El suceso tuvo lugar exactamente en la vereda 14 de la urbanización La Carabobo, en la cuenca del río Chama, un sector residencial donde la víctima era ampliamente conocida por sus vecinos por su vinculación activa a labores comunitarias y de socorro.
Emboscada en plena vía pública
Según los datos técnicos aportados por los cuerpos de seguridad, Monsalve Moreno transitaba por el sector cuando fue sorprendido por un individuo armado con un objeto punzocortante.
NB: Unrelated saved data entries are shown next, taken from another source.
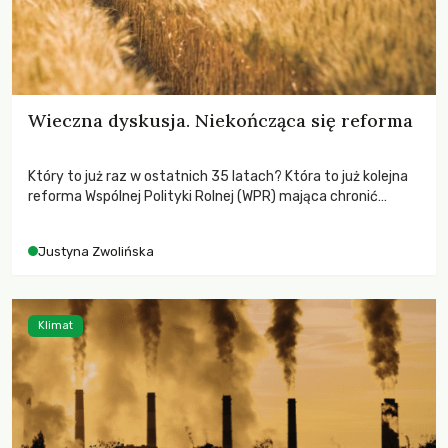
Wieczna dyskusja. Niekończąca się reforma
Który to już raz w ostatnich 35 latach? Która to już kolejna
reforma Wspólnej Polityki Rolnej (WPR) mająca chronić
rolników i odpowiadać na potrzeby społeczne?
Justyna Zwolińska
Klimat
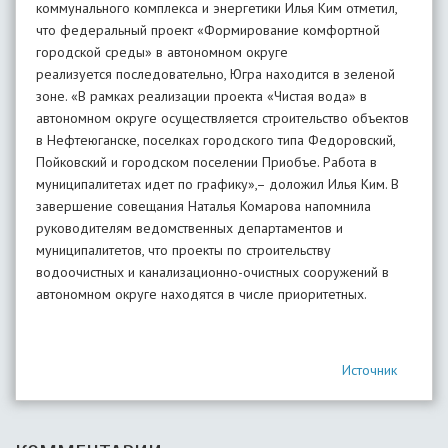
коммунального комплекса и энергетики Илья Ким отметил,
что федеральный проект «Формирование комфортной
городской среды» в автономном округе
реализуется последовательно, Югра находится в зеленой
зоне. «В рамках реализации проекта «Чистая вода» в
автономном округе осуществляется строительство объектов
в Нефтеюганске, поселках городского типа Федоровский,
Пойковский и городском поселении Приобъе. Работа в
муниципалитетах идет по графику»,– доложил Илья Ким. В
завершение совещания Наталья Комарова напомнила
руководителям ведомственных департаментов и
муниципалитетов, что проекты по строительству
водоочистных и канализационно-очистных сооружений в
автономном округе находятся в числе приоритетных.
Источник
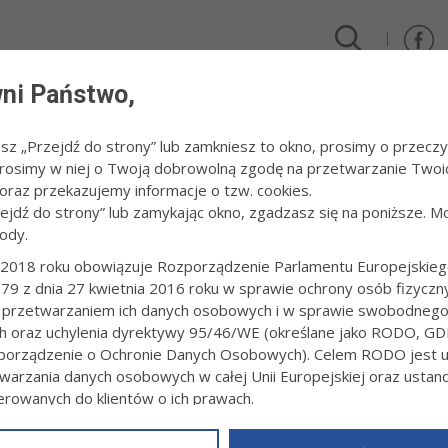
ni Państwo,
DLA FIRM I INWESTORÓW
TURYSTYKA I SPORT
KULTUR
esz „Przejdź do strony” lub zamkniesz to okno, prosimy o przeczy
 Prosimy w niej o Twoją dobrowolną zgodę na przetwarzanie Twoi
015
/
Zabawa - Wał Ruda - uroczystości rocznicowe akcji "III Most"
raz przekazujemy informacje o tzw. cookies.
zejdź do strony” lub zamykając okno, zgadzasz się na poniższe. M
ody.
 - WAŁ RUDA - UROCZYSTOŚCI ROCZNIC
2018 roku obowiązuje Rozporządzenie Parlamentu Europejskieg
79 z dnia 27 kwietnia 2016 roku w sprawie ochrony osób fizyczn
 przetwarzaniem ich danych osobowych i w sprawie swobodneg
r.fot. Paweł Topolski
ch oraz uchylenia dyrektywy 95/46/WE (określane jako RODO, GD
orządzenie o Ochronie Danych Osobowych). Celem RODO jest uj
warzania danych osobowych w całej Unii Europejskiej oraz usta
ierowanych do klientów o ich prawach.
z powyższym, w zakładce
RODO
na stronie
https://www.tarnow.p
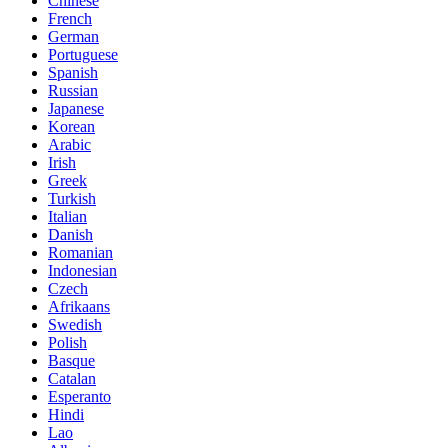
Chinese
French
German
Portuguese
Spanish
Russian
Japanese
Korean
Arabic
Irish
Greek
Turkish
Italian
Danish
Romanian
Indonesian
Czech
Afrikaans
Swedish
Polish
Basque
Catalan
Esperanto
Hindi
Lao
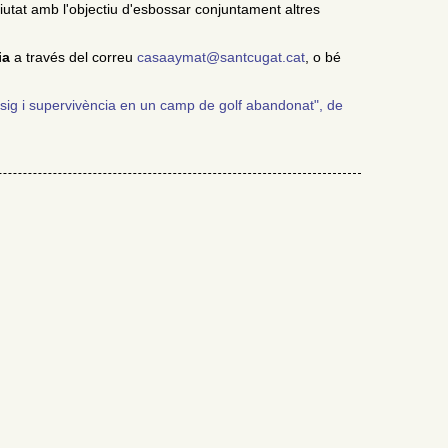
utat amb l'objectiu d'esbossar conjuntament altres
ia
a través del correu
casaaymat@santcugat.cat
, o bé
sig i supervivència en un camp de golf abandonat", de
Sin mediar palabras de manera aparente, el agresor le propinó múltiples heridas a la altura del tórax y cuello, dejándolo gravemente herido sobre el pavimento.
Vecinos de la zona, al percatarse de lo ocurrido por los gritos de auxilio, intentaron prestarle las primeras atenciones; sin embargo, debido a la gravedad de las lesiones recibidas, el joven falleció a los pocos minutos en el mismo lugar de los hechos.
Actuación técnica e inspección en la escena
Minutos después del reporte vecinal, comisiones de la Policía del Estado Mérida acordonaron el perímetro para resguardar la escena del crimen hasta la llegada de la Coordinación de Investigaciones de Delitos contra las Personas de la Delegación Municipal Mérida del Cicpc.
Los expertos en criminalística realizaron la fijación fotográfica, el levantamiento del cadáver y la recolección de evidencias físicas, entre ellas la búsqueda del arma homicida en los alrededores de la vereda. Posteriormente, la furgoneta del Servicio Nacional de Medicina y Ciencias Forenses (Senamecf) efectuó el traslado del cuerpo a la morgue del Instituto Autónomo Hospital Universitario de los Andes (Iahula) para la necropsia de ley.
Avance de las pesquisas y toma de declaraciones
Hasta el momento, los investigadores del Cicpc evalúan diferentes líneas de investigación, entre las que no se descartan el robo ni la rencilla personal. Los funcionarios han comenzado a tomar testimonios de familiares, allegados y testigos presenciales del suceso para elaborar el retrato hablado del atacante y determinar la ruta de escape utilizada tras cometer el homicidio.